US 12,413,904 B2
	Multi-source audio processing systems and methods
Christopher Charles Nighman, Broomfield, CO (US); Gerrit Eimbertus Rosenboom, Longmont, CO (US); Alfredo Martin Aguilar, Chula Vista, CA (US); and Matthew George Skogmo, Placentia, CA (US)
Assigned to QSC, LLC, Costa Mesa, CA (US)
Filed by QSC, LLC, Costa Mesa, CA (US)
Filed on Oct. 11, 2022, as Appl. No. 17/963,862.
Claims priority of provisional application 63/254,901, filed on Oct. 12, 2021.
Prior Publication US 2023/0115674 A1, Apr. 13, 2023
Int. Cl. H04R 1/40 (2006.01); G10L 21/0208 (2013.01); G10L 21/0272 (2013.01); G10L 21/0316 (2013.01); G10L 25/78 (2013.01); H04B 17/318 (2015.01); H04M 3/56 (2006.01); H04M 7/00 (2006.01); H04M 9/08 (2006.01); H04N 7/15 (2006.01); H04R 3/00 (2006.01); H04R 27/00 (2006.01)

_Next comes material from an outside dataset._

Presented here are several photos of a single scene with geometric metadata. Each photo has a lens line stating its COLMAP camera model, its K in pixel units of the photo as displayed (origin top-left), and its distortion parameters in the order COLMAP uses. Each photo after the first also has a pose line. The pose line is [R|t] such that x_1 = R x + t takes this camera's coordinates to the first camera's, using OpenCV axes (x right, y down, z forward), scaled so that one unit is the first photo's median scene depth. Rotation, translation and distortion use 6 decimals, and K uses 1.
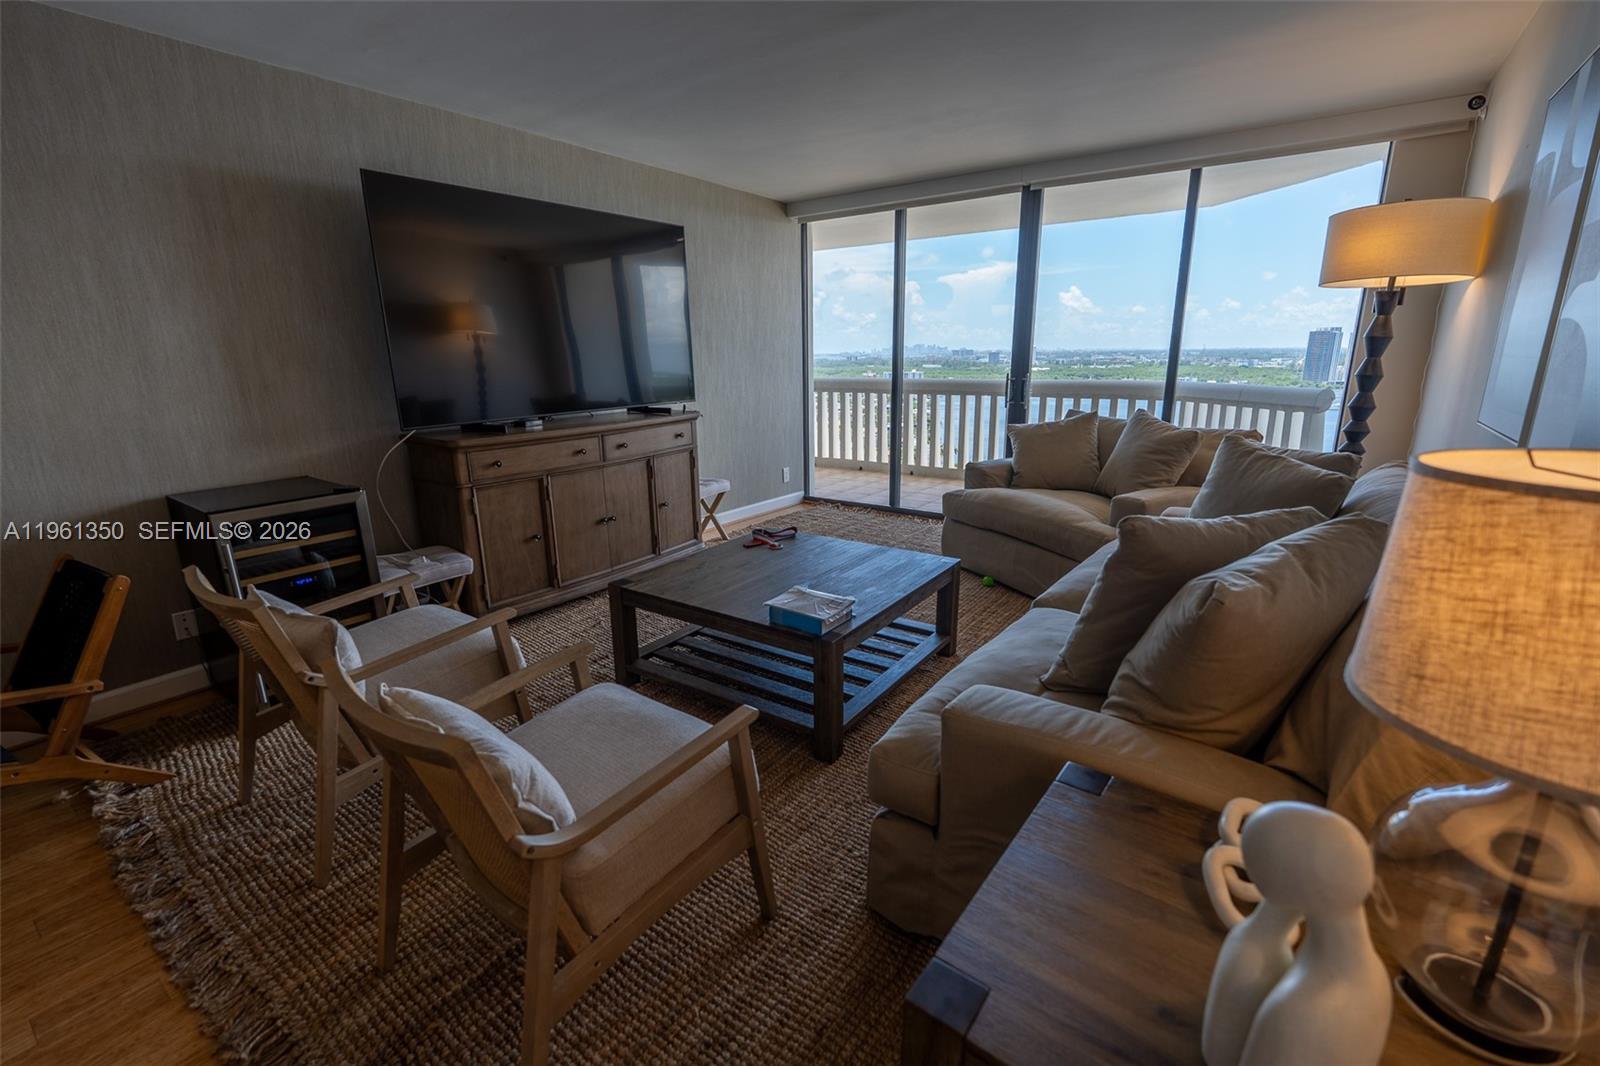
lens RADIAL K [[705.3, 0, 783.1], [0, 705.3, 539.7], [0, 0, 1]] dist [0.000341, -0.000379]
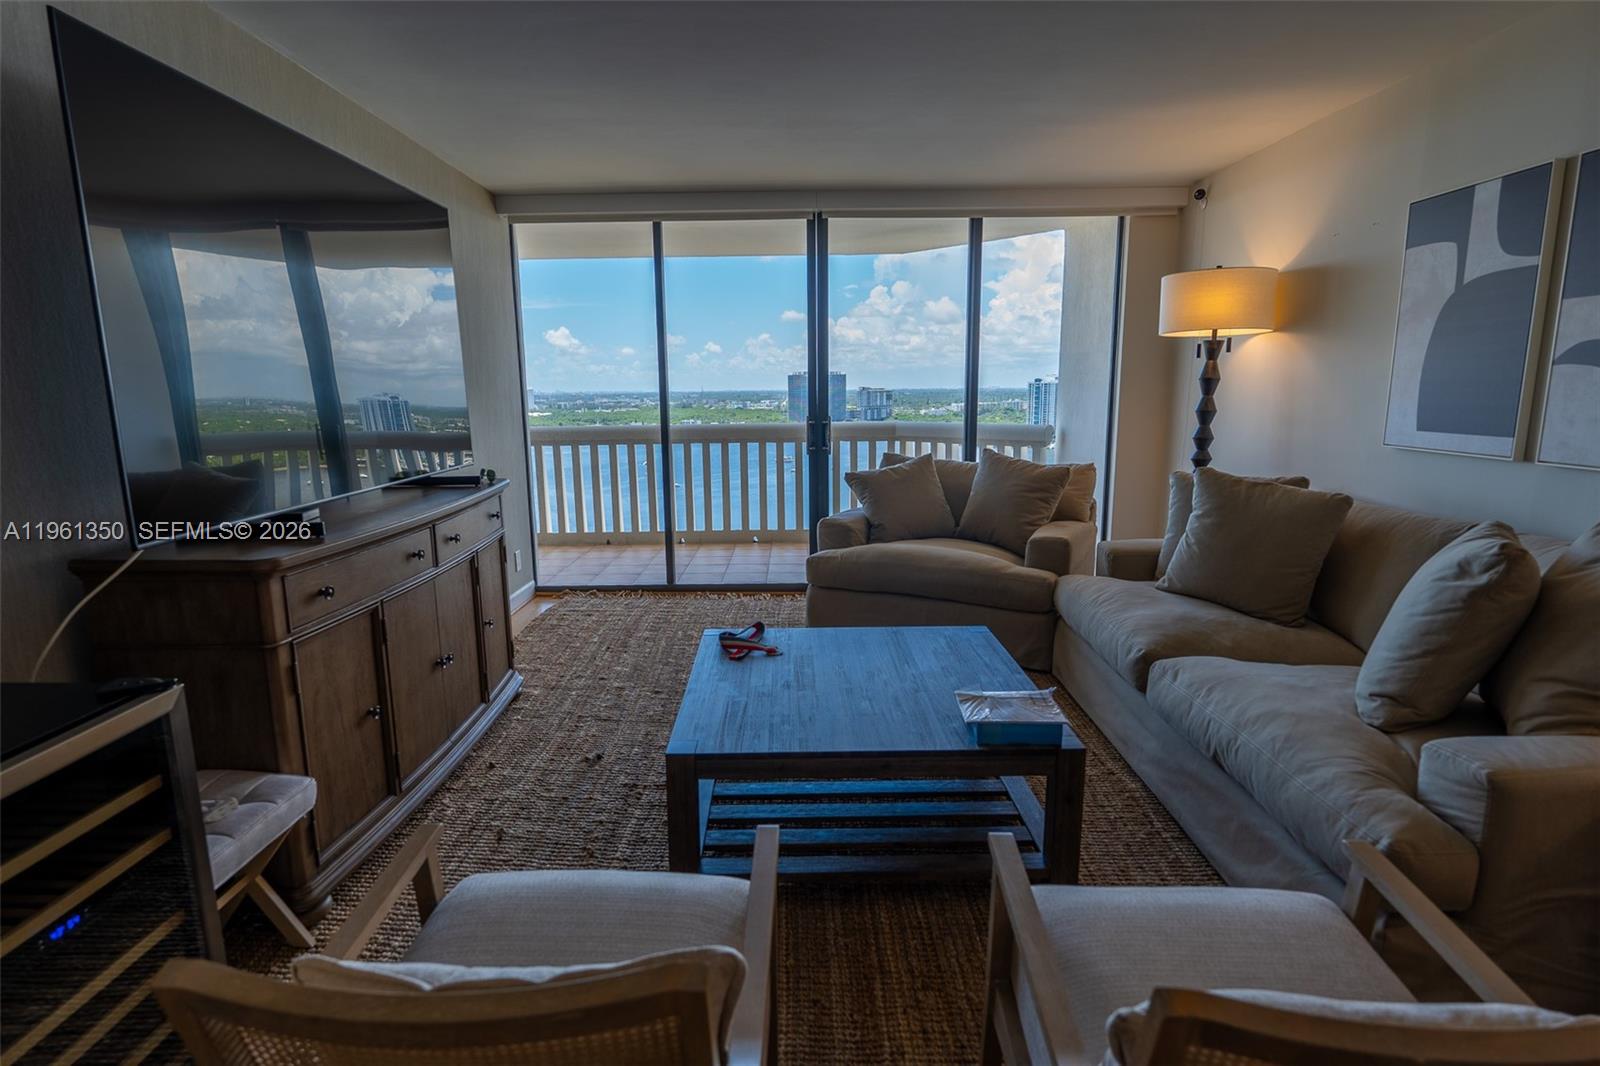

CPC H04R 1/406 (2013.01) [G10L 21/0208 (2013.01); G10L 25/78 (2013.01); H04B 17/318 (2015.01); G10L 2021/02082 (2013.01); G10L 21/0272 (2013.01); G10L 21/0316 (2013.01); H04M 3/56 (2013.01); H04M 3/568 (2013.01); H04M 7/006 (2013.01); H04M 9/082 (2013.01); H04M 2203/509 (2013.01); H04N 7/15 (2013.01); H04R 3/005 (2013.01); H04R 27/00 (2013.01); H04R 2410/01 (2013.01); H04R 2430/23 (2013.01)]

20 Claims

1. A conferencing system comprising:

a plurality of microphones, the plurality of microphones including at least first and second microphones positioned in a conferencing environment, the first microphone configured, responsive to detected sound, to generate at least one first audio signal, the second microphone configured, responsive to detected sound, to generate at least one second audio signal; and

one or more processors executing an audio processing system and operatively coupled to the plurality of microphones, the audio processing system configured to:

perform one or more blind source separation operations on the first audio signal to generate a first plurality of source-separated audio signals each corresponding to a different audio source;

perform one or more blind source separation operations on the second audio signal to generate a second plurality of source-separated audio signals each corresponding to a different audio source;

process a first source-separated signal of the first plurality of source-separated audio signals to identify a first type of audio source corresponding to the first source-separated signal;

process a second source-separated signal of the second plurality of source-separated audio signals to identify a second type of audio source corresponding to the second source-separated signal,

wherein at least one of the first or second types is a non-speech source;

classifying the non-speech source into a semantic category;

identify, using an event activity detection technique, the non-speech source as an event, wherein the event corresponds to the semantic category;

in response to the identification of the semantic category and corresponding event, implement a response action by adjusting audio output characteristics or video characteristics of a peripheral communicably coupled to the audio processing system; and

generate an output audio stream including audio content from one or both of the first source-separated signal and the second source-separated signal, the output stream generated at least in part based on one or more of direction of arrival information, signal strength information and the adjusted audio or video characteristics.